Bonitz, Martin, Schaffer, Christiane, Amling, Michael, Poertner, Ralf, Schinke, Thorsten, Jeschke, Anke
Gene 2019 v.698 pp. 1-8
cartilage, chondrocytes, fibroblasts, gel chromatography, gene expression, glycosaminoglycans, growth plate, microarray technology, osteoarthritis, public health, quantitative polymerase chain reaction, reverse transcriptase polymerase chain reaction, swine, syndecans
Although articular cartilage degeneration in osteoarthritis represents a major public health problem, there is still no molecular approach to prevent this pathology by blocking specific molecules. We have previously applied genome-wide expression analyses with porcine samples to identify specific markers of either growth plate or articular cartilage.
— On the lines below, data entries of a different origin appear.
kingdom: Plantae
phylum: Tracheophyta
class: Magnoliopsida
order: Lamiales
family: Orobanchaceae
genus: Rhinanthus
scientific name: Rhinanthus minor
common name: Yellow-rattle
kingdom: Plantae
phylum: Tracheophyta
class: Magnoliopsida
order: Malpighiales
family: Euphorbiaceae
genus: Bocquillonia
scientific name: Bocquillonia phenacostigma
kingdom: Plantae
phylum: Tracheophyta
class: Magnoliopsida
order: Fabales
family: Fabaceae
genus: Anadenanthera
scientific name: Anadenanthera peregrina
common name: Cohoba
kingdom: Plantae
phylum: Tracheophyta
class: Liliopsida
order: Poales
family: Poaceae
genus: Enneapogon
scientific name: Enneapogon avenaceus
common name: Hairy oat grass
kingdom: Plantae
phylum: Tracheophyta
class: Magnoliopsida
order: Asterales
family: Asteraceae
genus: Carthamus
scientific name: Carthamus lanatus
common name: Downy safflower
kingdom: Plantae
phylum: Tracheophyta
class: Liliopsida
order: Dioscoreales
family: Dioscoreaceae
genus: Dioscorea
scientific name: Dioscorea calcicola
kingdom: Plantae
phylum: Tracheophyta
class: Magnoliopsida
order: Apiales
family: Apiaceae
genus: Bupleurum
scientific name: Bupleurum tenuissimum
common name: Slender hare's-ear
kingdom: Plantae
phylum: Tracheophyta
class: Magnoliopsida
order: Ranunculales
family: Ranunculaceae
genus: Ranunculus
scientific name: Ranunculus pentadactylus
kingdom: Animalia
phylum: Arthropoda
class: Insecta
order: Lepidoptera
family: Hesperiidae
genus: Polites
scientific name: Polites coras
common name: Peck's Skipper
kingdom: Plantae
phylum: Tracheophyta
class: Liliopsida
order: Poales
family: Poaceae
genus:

Since the molecular differences were also found in cultured chondrocytes derived from both sites, we utilized primary porcine articular chondrocytes (PPACs) for the present study and analyzed, if and how they respond to synoviocyte-derived molecules. PPACs were treated by conditioned medium from porcine synovial fibroblasts (SF-CM) for 2, 6 and 24 h. Gene expression was subsequently monitored by qRT-PCR and microarray analysis. We found that short-term administration of SF-CM to PPACs significantly reduced expression of chondrocyte markers, while it induced expression of SDC4, encoding syndecan-4, a positive regulator of articular cartilage breakdown. Consistently, expression of MMP3, a putative downstream effector of syndecan-4 was strongly induced by SF-CM in PPACs. We identified an MMP3-inducing fraction in the range of 40 kDa after gel filtration, and we confirmed our findings in three-dimensional PPAC cultures, where SF-CM also reduced the glycosaminoglycan content. Taken together, our data suggest that synovial fibroblasts secrete one or more molecule(s) that activate specific signaling events in articular chondrocytes. Identifying a responsible ligand receptor pair(s) might pave the way to develop molecular therapies to reduce the severity of osteoarthritis.